A high percentage of hospital-acquired infections are caused by highly resistant bacteria such as methicillin-resistant Staphylococcus aureus (MRSA) and vancomycin-resistant enterococci.

Resistance is an emerging concern for treatment of HIV infection, following the rapid expansion in access to antiretroviral medicines in recent years; national surveys are underway to detect and monitor resistance.

Ciprofloxacin is the only antibiotic currently recommended by WHO for the management of bloody diarrhoea due to Shigella organisms, now that widespread resistance has developed to other previously effective antibiotics. But rapidly increasing prevalence of resistance to ciprofloxacin is reducing the options for safe and efficacious treatment of shigellosis, particularly for children. New antibiotics suitable for oral use are badly needed.

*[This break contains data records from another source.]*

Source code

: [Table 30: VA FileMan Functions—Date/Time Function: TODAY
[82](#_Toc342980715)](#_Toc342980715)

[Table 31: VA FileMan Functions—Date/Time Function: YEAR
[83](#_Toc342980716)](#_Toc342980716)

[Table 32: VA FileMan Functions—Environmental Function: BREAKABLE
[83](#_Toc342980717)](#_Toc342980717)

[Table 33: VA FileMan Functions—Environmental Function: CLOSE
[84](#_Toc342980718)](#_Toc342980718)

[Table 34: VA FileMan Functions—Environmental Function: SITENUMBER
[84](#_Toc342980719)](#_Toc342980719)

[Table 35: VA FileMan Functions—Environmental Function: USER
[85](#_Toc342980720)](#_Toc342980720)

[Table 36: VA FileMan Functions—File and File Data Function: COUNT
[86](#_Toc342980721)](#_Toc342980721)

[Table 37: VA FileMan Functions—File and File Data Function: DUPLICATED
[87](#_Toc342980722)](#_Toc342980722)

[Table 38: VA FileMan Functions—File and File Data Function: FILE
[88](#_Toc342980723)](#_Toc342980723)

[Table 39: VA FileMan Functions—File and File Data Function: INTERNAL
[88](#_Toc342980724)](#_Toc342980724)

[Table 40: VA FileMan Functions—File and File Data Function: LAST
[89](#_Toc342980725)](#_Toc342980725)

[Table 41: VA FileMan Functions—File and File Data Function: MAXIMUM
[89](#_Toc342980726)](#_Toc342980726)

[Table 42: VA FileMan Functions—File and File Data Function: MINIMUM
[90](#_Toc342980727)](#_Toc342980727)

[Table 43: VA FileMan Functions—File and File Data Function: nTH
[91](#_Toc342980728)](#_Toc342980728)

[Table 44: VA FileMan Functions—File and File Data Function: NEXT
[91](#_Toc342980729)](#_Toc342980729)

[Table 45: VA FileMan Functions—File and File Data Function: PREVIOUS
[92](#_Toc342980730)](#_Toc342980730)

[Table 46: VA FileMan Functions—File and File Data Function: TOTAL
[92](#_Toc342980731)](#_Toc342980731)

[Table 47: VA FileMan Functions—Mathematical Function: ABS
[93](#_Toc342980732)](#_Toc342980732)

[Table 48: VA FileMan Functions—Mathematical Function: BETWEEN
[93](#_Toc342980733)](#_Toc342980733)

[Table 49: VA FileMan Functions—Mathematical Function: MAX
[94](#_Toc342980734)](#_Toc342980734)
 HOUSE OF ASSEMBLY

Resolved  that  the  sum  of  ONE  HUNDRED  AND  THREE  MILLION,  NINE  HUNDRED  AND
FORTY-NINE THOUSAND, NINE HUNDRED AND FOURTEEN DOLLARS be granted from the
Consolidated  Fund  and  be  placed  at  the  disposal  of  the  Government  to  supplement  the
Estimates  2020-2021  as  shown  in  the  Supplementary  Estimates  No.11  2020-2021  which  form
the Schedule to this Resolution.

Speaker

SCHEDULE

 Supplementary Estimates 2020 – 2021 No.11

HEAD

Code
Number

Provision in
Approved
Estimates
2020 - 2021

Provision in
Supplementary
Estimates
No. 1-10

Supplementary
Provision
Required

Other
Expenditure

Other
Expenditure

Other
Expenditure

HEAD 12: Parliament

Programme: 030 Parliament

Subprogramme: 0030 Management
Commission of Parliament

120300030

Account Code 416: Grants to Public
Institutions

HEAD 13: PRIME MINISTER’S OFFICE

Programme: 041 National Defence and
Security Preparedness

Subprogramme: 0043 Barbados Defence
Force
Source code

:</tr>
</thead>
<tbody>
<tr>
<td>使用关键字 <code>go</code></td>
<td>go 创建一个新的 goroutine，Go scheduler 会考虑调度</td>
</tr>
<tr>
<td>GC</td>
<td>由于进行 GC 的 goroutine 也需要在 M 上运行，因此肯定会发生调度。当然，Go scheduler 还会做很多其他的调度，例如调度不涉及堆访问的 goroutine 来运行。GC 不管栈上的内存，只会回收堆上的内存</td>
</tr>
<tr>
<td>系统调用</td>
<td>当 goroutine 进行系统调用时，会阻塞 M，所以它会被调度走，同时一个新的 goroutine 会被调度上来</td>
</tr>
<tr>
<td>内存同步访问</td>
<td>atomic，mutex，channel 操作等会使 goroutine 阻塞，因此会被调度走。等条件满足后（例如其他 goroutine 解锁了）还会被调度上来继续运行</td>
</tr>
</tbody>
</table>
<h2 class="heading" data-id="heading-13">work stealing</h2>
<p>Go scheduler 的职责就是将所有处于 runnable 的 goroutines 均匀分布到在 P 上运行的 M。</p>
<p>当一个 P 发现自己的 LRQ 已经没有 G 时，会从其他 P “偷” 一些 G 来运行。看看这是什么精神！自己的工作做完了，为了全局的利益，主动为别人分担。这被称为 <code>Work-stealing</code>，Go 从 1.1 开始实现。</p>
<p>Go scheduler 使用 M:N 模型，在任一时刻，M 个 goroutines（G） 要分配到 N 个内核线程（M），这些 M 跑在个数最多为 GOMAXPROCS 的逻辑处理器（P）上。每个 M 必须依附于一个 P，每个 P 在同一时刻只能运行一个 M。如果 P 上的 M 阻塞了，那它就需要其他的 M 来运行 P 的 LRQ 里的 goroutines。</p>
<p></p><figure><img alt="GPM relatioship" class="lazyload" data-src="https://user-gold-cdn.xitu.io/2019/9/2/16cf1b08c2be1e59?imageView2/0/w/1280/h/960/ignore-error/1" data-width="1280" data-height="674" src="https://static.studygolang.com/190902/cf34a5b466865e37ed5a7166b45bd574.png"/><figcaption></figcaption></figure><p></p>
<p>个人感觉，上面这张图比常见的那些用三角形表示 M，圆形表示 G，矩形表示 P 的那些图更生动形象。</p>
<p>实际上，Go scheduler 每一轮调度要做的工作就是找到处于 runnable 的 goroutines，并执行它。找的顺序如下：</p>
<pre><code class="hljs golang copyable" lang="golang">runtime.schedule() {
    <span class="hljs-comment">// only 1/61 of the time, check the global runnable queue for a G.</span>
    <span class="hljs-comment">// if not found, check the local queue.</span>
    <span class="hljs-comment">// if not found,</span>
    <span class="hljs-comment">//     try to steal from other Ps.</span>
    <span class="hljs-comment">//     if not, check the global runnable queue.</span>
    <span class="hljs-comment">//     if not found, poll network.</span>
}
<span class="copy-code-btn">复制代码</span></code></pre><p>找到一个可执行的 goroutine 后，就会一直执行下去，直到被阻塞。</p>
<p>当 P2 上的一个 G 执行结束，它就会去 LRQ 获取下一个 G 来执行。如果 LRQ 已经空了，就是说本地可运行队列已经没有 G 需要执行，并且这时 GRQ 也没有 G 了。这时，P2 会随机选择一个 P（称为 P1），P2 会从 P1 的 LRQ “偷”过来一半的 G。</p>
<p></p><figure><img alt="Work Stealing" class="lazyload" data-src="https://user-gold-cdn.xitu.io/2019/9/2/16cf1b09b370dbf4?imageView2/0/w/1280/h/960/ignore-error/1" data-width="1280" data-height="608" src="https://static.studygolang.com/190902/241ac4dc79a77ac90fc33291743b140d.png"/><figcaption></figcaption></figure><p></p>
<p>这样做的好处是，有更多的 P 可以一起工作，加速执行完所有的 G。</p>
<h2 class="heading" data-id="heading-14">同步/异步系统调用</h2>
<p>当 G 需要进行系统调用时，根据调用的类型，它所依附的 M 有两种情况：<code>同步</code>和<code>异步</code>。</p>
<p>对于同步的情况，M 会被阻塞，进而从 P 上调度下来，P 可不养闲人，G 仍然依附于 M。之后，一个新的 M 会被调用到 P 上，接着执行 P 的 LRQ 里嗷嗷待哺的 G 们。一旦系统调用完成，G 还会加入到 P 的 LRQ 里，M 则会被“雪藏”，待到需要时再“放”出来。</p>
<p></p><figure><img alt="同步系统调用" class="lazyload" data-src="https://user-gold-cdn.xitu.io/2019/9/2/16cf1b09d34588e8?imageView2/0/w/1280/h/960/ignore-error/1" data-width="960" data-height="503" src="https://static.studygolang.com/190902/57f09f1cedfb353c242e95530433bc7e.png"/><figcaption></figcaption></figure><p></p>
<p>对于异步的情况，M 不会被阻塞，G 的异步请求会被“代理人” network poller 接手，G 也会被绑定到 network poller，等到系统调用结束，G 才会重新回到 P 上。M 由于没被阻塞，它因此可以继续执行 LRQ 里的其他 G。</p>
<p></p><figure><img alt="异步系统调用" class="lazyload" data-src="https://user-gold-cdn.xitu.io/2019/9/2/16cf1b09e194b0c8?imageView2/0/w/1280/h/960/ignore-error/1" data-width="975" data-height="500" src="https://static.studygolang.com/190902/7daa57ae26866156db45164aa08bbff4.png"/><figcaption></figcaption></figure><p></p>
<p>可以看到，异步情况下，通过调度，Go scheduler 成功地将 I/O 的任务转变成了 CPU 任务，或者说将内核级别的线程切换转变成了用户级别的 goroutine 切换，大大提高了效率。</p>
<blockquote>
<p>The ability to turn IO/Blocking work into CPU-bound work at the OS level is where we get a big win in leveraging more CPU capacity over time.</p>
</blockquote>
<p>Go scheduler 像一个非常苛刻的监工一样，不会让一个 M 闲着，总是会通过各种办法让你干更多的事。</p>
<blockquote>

AMR has become a serious problem for treatment of gonorrhoea (caused by Neisseria gonorrhoeae), involving even “last-line” oral cephalosporins, and is increasing in prevalence worldwide. Untreatable gonococcal infections would result in increased rates of illness and death, thus reversing the gains made in the control of this sexually transmitted infection.

New resistance mechanisms, such as the beta-lactamase NDM-1, have emerged among several gram-negative bacilli. This can render powerful antibiotics, which are often the last defence against multi-resistant strains of bacteria, ineffective.